I have worked hard since dp and I separated as soon as dd was born. My aim was to give my dc the best upbringing I could as a single parent. Owning own house, working and managing everything in her life to set her up on the right path in life. If everything else failed I knew being the best mother I could be would be the proudest thing in my life. I have achieved that. we're a little team & similar personalities so get on great now. She is just super. I couldn't ask for more in a dc. So this has taken 9 years. I never wanted another partner, i didn't have time for it, emotionally or physically.
But i met a man. I didn't introduce them for 2 years. I wanted to ensure my dc would not get emotionally involved. It has been 4 years now. We don't live together. my choice. i want dc to not feel pushed out. We are in city and he is in country (farming). myself and dd do want this move but not until she finishes primary education. I would not disrupt her. I have given myself a time frame of 2 years and then we'll make our move.
They get on great, but recently i noticed dd getting a little quiet around him. I have asked her why and she says he acts a bit silly for her now. I suppose he is trying and not realising she is growing up and maturing. I hate seeing this as he tries hard to make her laugh and enjoy the time. But i see her point. I found it hard to discuss this with him but he accepted she has matured and as he doesn't see her as regularly as he would like to he notices the change in maturityand finds it hard to adapt. naturally.
This evening i was on the phone to him. ten mins. dd was watching tv. he asked about her and she heard me. So there has never been a time where i felt she was excluded. It has always and will be my thinking she is number 1.
However when she was going to sleep she became upset. She said that she felt that he was a priority in my life now more than her. She would rarely be this upset and I took it seriously. i explained that would never be the case and she is always and will be my priority. I explained that adults needed companionship etc. that'snatural, but she never had a reason to worry.

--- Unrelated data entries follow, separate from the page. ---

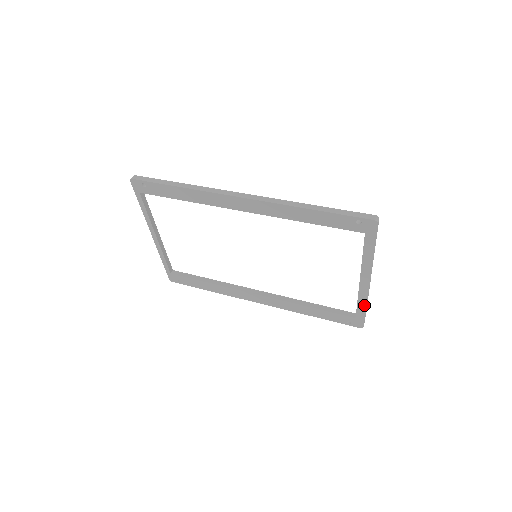
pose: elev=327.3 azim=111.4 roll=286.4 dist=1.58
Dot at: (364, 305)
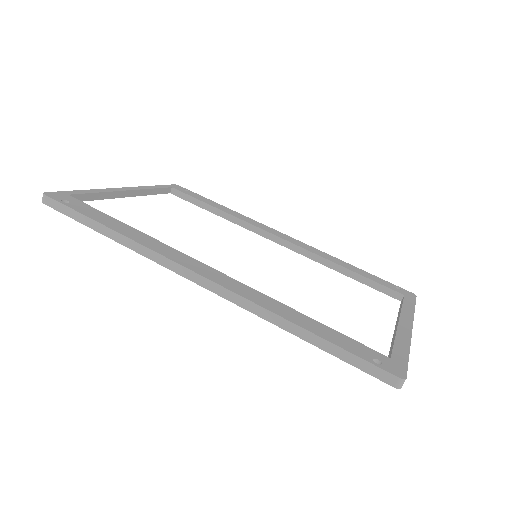
Dot at: occluded
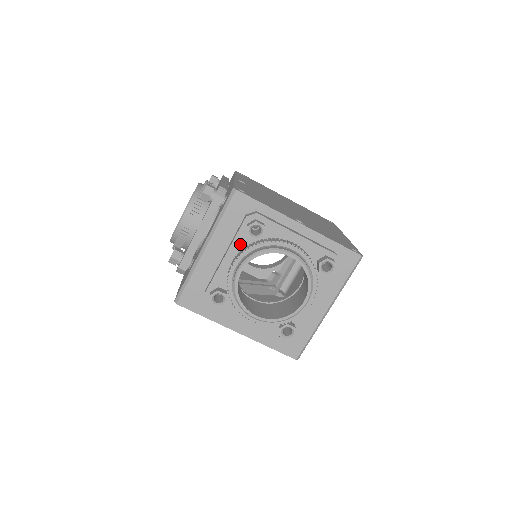
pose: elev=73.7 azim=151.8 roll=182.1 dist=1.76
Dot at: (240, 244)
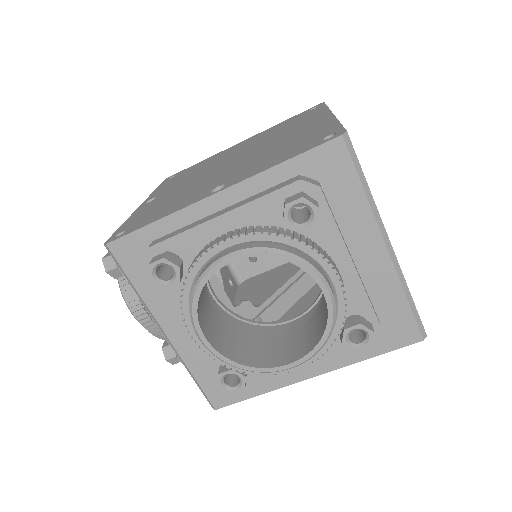
Dot at: (179, 298)
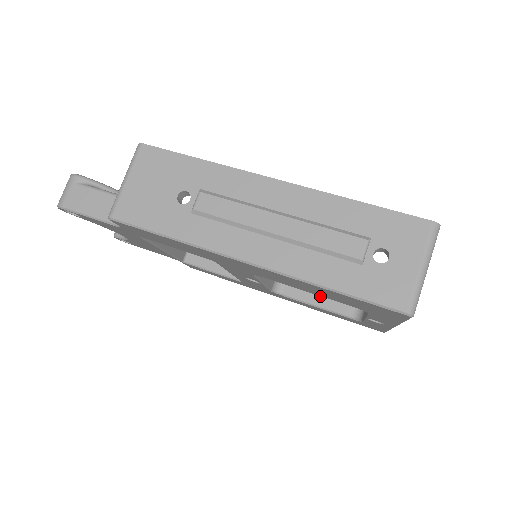
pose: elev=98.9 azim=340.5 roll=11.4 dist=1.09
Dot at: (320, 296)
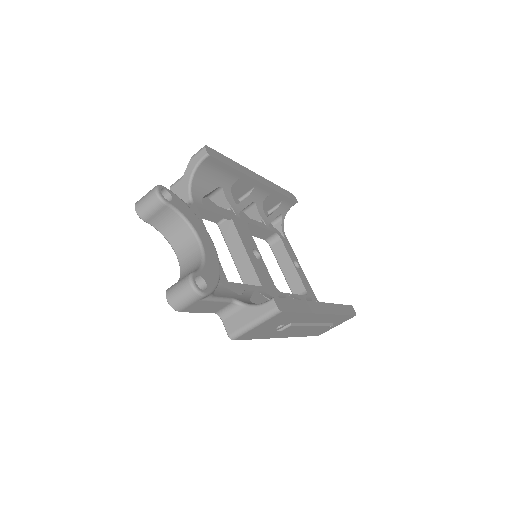
Dot at: (258, 232)
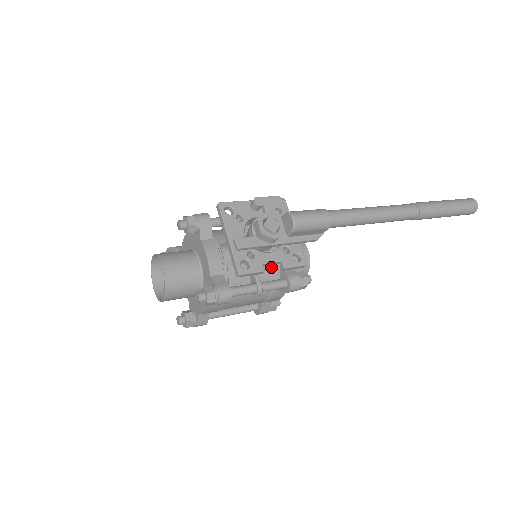
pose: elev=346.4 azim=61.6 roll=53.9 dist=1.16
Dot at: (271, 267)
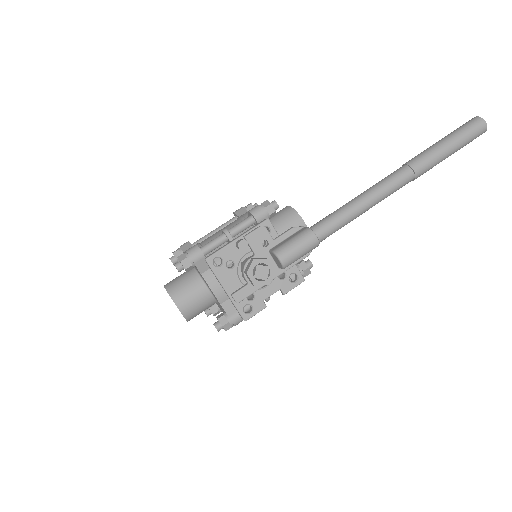
Dot at: occluded
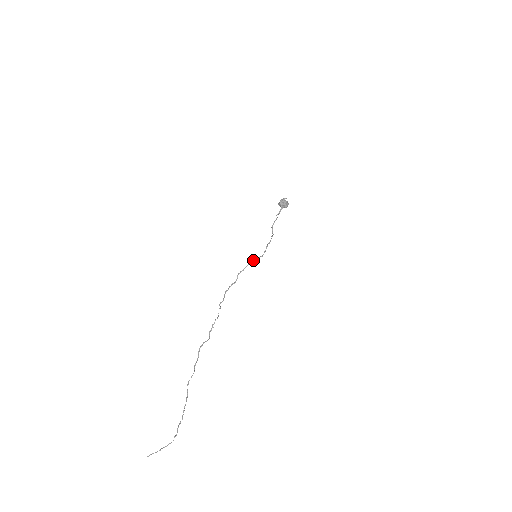
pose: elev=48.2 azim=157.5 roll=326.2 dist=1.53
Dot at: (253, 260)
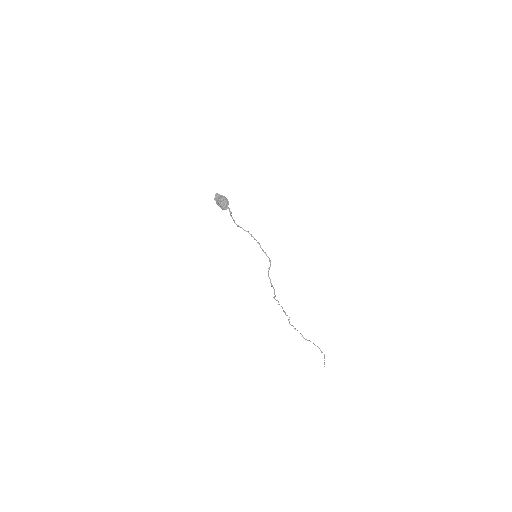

But it has upset me. I feel in the middle. I love this man, but i love my daughter unconditionally. I am doubting a future with him now as I feel she is feeling uncomfortable and I have worked so hard to nurture my dc into the lovely child she is. But this is worrying me now. I don't want to bealone all my life, i can't let parenthood rule my own needs, but I feel sad that she feels this way when i have tried so hard. He's a great role model for her. Great humour and work ethic but if she doesn't feel a unit then am working towards something that will ultimately make my lovely dd an unhappy and resentful child.
Has anyone any experience or had to make a decision either way and feel own needs had to be sacrificed.